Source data

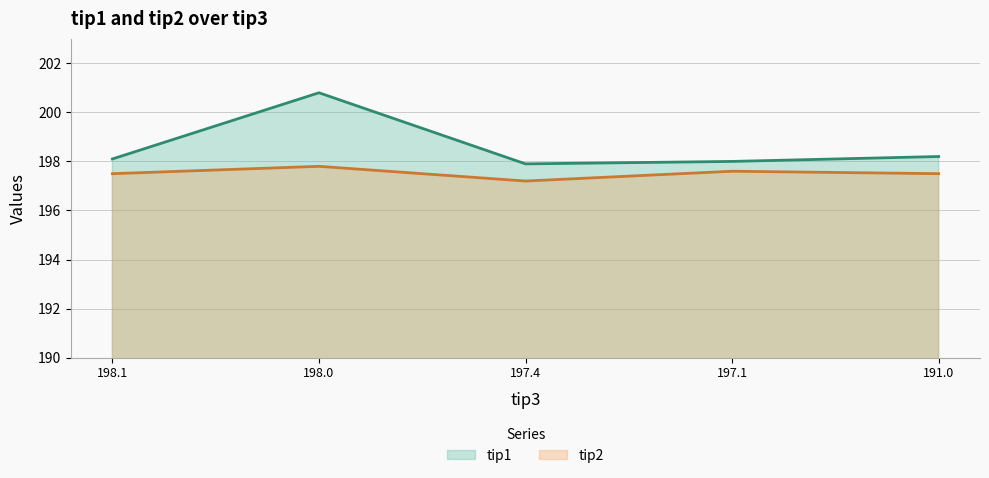

Which series has the largest range (max minus min)?

tip1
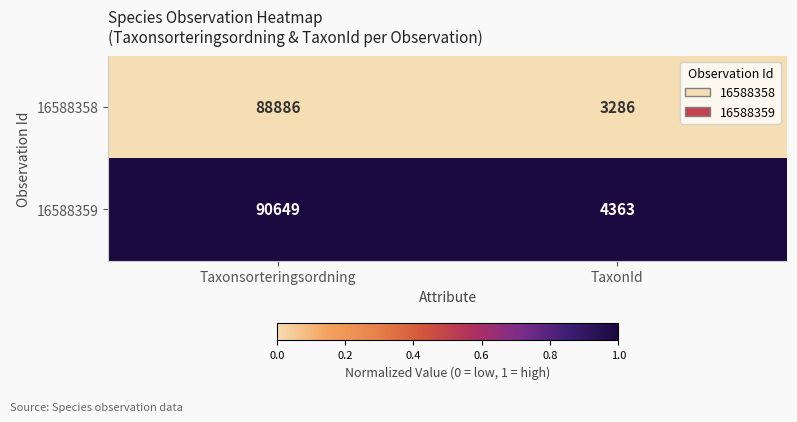

What is the total value across all series at Taxonsorteringsordning?

179535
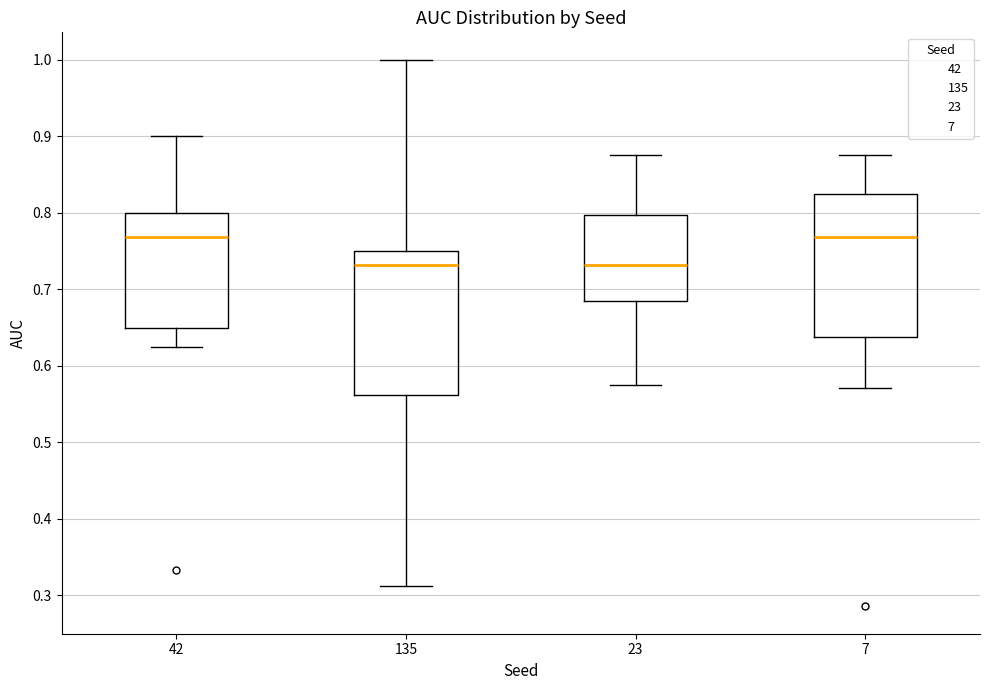

Reading left to right, read every box against the y-axis: the position of its median line, the range the box covers, and the ends of its whiskers. The values are not printed on the chart, so give them approximately, as read against the axis.

42: median 0.77, box 0.65 to 0.80, whiskers 0.63 to 0.90
135: median 0.73, box 0.56 to 0.75, whiskers 0.31 to 1.00
23: median 0.73, box 0.68 to 0.80, whiskers 0.58 to 0.88
7: median 0.77, box 0.64 to 0.82, whiskers 0.57 to 0.88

**What you will do:**
Copy out the lines of the listing word for word, from the line containing "42: median 0.77, box" through the end of the listing, including both ends.

**Result of this task:**
42: median 0.77, box 0.65 to 0.80, whiskers 0.63 to 0.90
135: median 0.73, box 0.56 to 0.75, whiskers 0.31 to 1.00
23: median 0.73, box 0.68 to 0.80, whiskers 0.58 to 0.88
7: median 0.77, box 0.64 to 0.82, whiskers 0.57 to 0.88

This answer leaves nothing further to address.